─── ENTRIES SUPPLIED
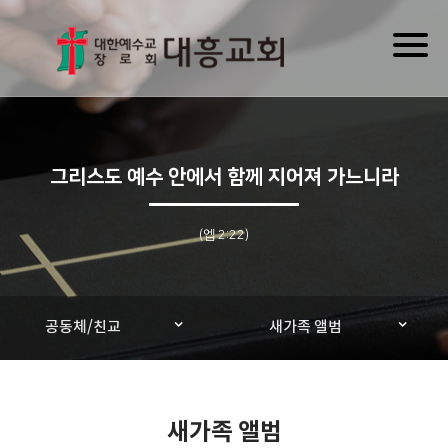
Toggl
naviga
그리스도 예수 안에서 함께 지어져 가느니라
(엡 2:22)
공동체/친교
새가족 앨범
새가족 앨범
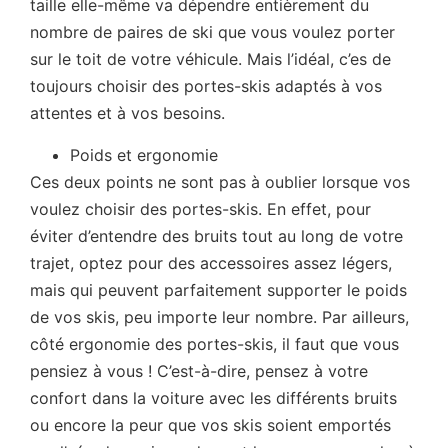
taille elle-même va dépendre entièrement du
nombre de paires de ski que vous voulez porter
sur le toit de votre véhicule. Mais l’idéal, c’es de
toujours choisir des portes-skis adaptés à vos
attentes et à vos besoins.
Poids et ergonomie
Ces deux points ne sont pas à oublier lorsque vos
voulez choisir des portes-skis. En effet, pour
éviter d’entendre des bruits tout au long de votre
trajet, optez pour des accessoires assez légers,
mais qui peuvent parfaitement supporter le poids
de vos skis, peu importe leur nombre. Par ailleurs,
côté ergonomie des portes-skis, il faut que vous
pensiez à vous ! C’est-à-dire, pensez à votre
confort dans la voiture avec les différents bruits
ou encore la peur que vos skis soient emportés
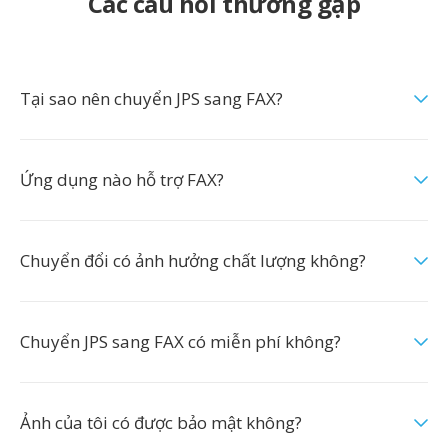
Các câu hỏi thường gặp
Tại sao nên chuyển JPS sang FAX?
Ứng dụng nào hỗ trợ FAX?
Chuyển đổi có ảnh hưởng chất lượng không?
Chuyển JPS sang FAX có miễn phí không?
Ảnh của tôi có được bảo mật không?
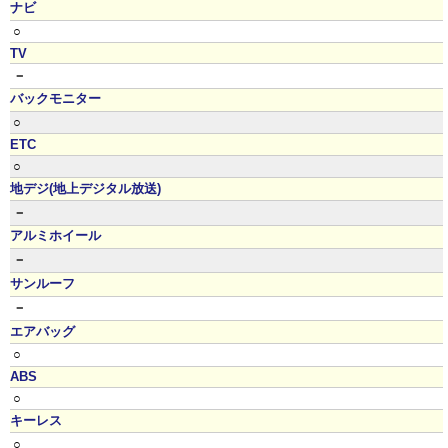
ナビ
○
TV
－
バックモニター
○
ETC
○
地デジ(地上デジタル放送)
－
アルミホイール
－
サンルーフ
－
エアバッグ
○
ABS
○
キーレス
○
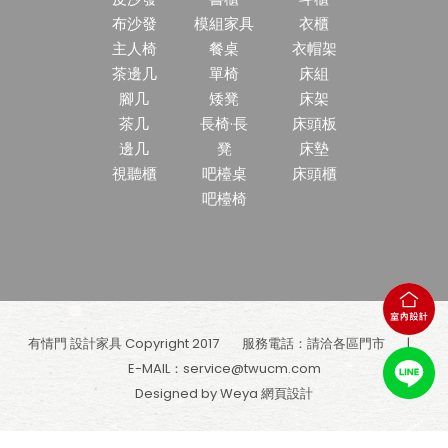
布沙發
模組家具
衣櫃
主人椅
餐桌
衣帽架
茶邊几
單椅
床組
腳几
矮凳
床架
茶几
長椅·長
床頭板
邊几
凳
床墊
視聽櫃
吧檯桌
床頭櫃
吧檯椅
有情門 設計家具 Copyright 2017
服務電話：請洽各區門市
E-MAIL：
service@twucm.com
Designed by Weya
網頁設計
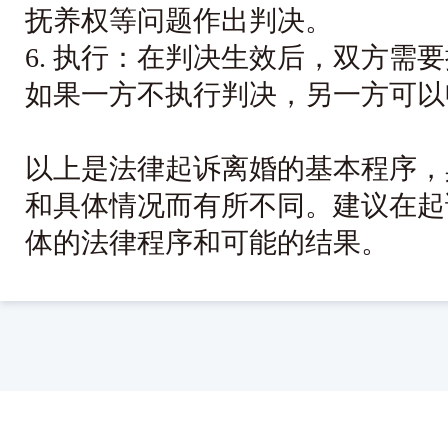
抚养权等问题作出判决。

6. 执行：在判决生效后，双方需
如果一方不执行判决，另一方可以
以上是法律起诉离婚的基本程序，
和具体情况而有所不同。建议在起
体的法律程序和可能的结果。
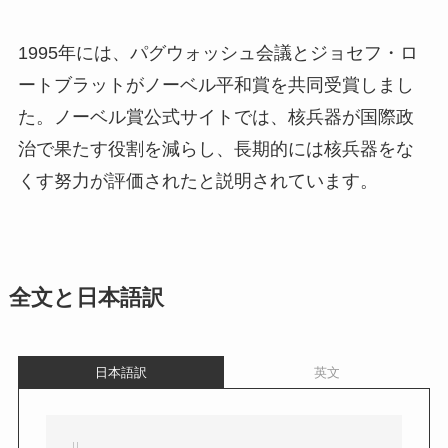
1995年には、パグウォッシュ会議とジョセフ・ロ
ートブラットがノーベル平和賞を共同受賞しまし
た。ノーベル賞公式サイトでは、核兵器が国際政
治で果たす役割を減らし、長期的には核兵器をな
くす努力が評価されたと説明されています。
全文と日本語訳
日本語訳
英文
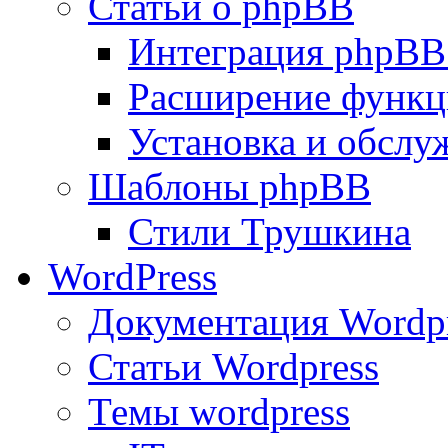
Статьи о phpBB
Интеграция phpBB
Расширение функц
Установка и обсл
Шаблоны phpBB
Стили Трушкина
WordPress
Документация Wordp
Статьи Wordpress
Темы wordpress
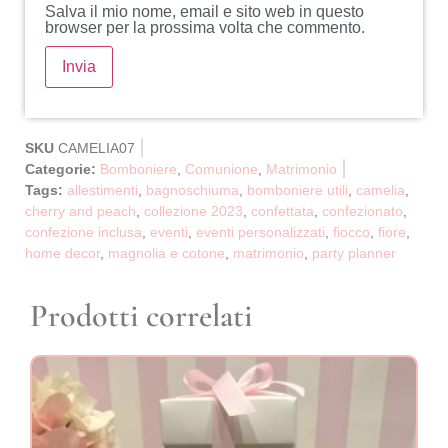
Salva il mio nome, email e sito web in questo
browser per la prossima volta che commento.
SKU
CAMELIA07
Categorie:
Bomboniere
,
Comunione
,
Matrimonio
Tags:
allestimenti
,
bagnoschiuma
,
bomboniere utili
,
camelia
,
cherry and peach
,
collezione 2023
,
confettata
,
confezionato
,
confezione inclusa
,
eventi
,
eventi personalizzati
,
fiocco
,
fiore
,
home decor
,
magnolia e cotone
,
matrimonio
,
party planner
Prodotti correlati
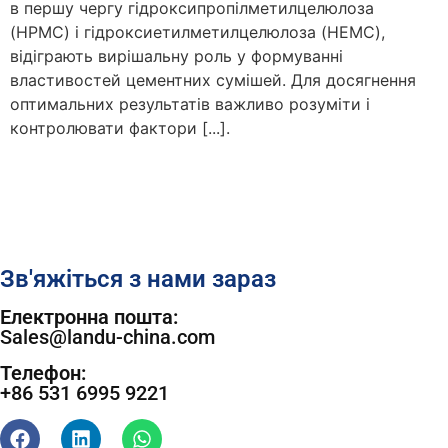
в першу чергу гідроксипропілметилцелюлоза
(HPMC) і гідроксиетилметилцелюлоза (HEMC),
відіграють вирішальну роль у формуванні
властивостей цементних сумішей. Для досягнення
оптимальних результатів важливо розуміти і
контролювати фактори [...].
Зв'яжіться з нами зараз
Електронна пошта:
Sales@landu-china.com
Телефон:
+86 531 6995 9221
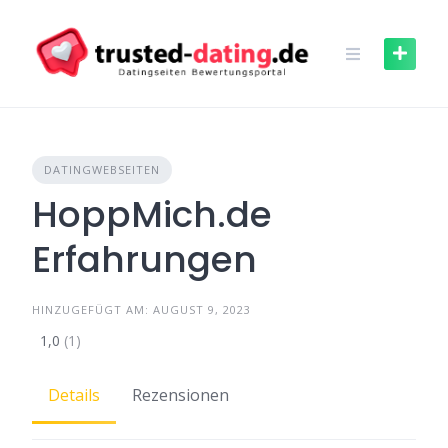
Skip
to
content
DATINGWEBSEITEN
HoppMich.de
Erfahrungen
HINZUGEFÜGT AM: AUGUST 9, 2023
1,0
(1)
Details
Rezensionen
──────
— TASK DETAILS —
Starting with the line that contains "1995年には、パグウォッシュ会議とジョセフ・ロ" and going on through the last line of the items, arrange each line as a row of a Markdown table with the columns Row and Text. Skip blank lines and leave the pictures out.

— ANSWER TO THE PROBLEM —
| Row | Text |
|---|---|
| 1 | 1995年には、パグウォッシュ会議とジョセフ・ロ |
| 2 | ートブラットがノーベル平和賞を共同受賞しまし |
| 3 | た。ノーベル賞公式サイトでは、核兵器が国際政 |
| 4 | 治で果たす役割を減らし、長期的には核兵器をな |
| 5 | くす努力が評価されたと説明されています。 |
| 6 | 全文と日本語訳 |
| 7 | 日本語訳 |
| 8 | 英文 |
| 9 | Статьи о phpBB |
| 10 | Интеграция phpBB |
| 11 | Расширение функц |
| 12 | Установка и обсл |
| 13 | Шаблоны phpBB |
| 14 | Стили Трушкина |
| 15 | WordPress |
| 16 | Документация Wordp |
| 17 | Статьи Wordpress |
| 18 | Темы wordpress |
| 19 | Salva il mio nome, email e sito web in questo |
| 20 | browser per la prossima volta che commento. |
| 21 | SKU |
| 22 | CAMELIA07 |
| 23 | Categorie: |
| 24 | Bomboniere |
| 25 | , |
| 26 | Comunione |
| 27 | , |
| 28 | Matrimonio |
| 29 | Tags: |
| 30 | allestimenti |
| 31 | , |
| 32 | bagnoschiuma |
| 33 | , |
| 34 | bomboniere utili |
| 35 | , |
| 36 | camelia |
| 37 | , |
| 38 | cherry and peach |
| 39 | , |
| 40 | collezione 2023 |
| 41 | , |
| 42 | confettata |
| 43 | , |
| 44 | confezionato |
| 45 | , |
| 46 | confezione inclusa |
| 47 | , |
| 48 | eventi |
| 49 | , |
| 50 | eventi personalizzati |
| 51 | , |
| 52 | fiocco |
| 53 | , |
| 54 | fiore |
| 55 | , |
| 56 | home decor |
| 57 | , |
| 58 | magnolia e cotone |
| 59 | , |
| 60 | matrimonio |
| 61 | , |
| 62 | party planner |
| 63 | Prodotti correlati |
| 64 | в першу чергу гідроксипропілметилцелюлоза |
| 65 | (HPMC) і гідроксиетилметилцелюлоза (HEMC), |
| 66 | відіграють вирішальну роль у формуванні |
| 67 | властивостей цементних сумішей. Для досягнення |
| 68 | оптимальних результатів важливо розуміти і |
| 69 | контролювати фактори [...]. |
| 70 | Зв'яжіться з нами зараз |
| 71 | Електронна пошта: |
| 72 | Sales@landu-china.com |
| 73 | Телефон: |
| 74 | +86 531 6995 9221 |
| 75 | Skip |
| 76 | to |
| 77 | content |
| 78 | DATINGWEBSEITEN |
| 79 | HoppMich.de |
| 80 | Erfahrungen |
| 81 | HINZUGEFÜGT AM: AUGUST 9, 2023 |
| 82 | 1,0 |
| 83 | (1) |
| 84 | Details |
| 85 | Rezensionen |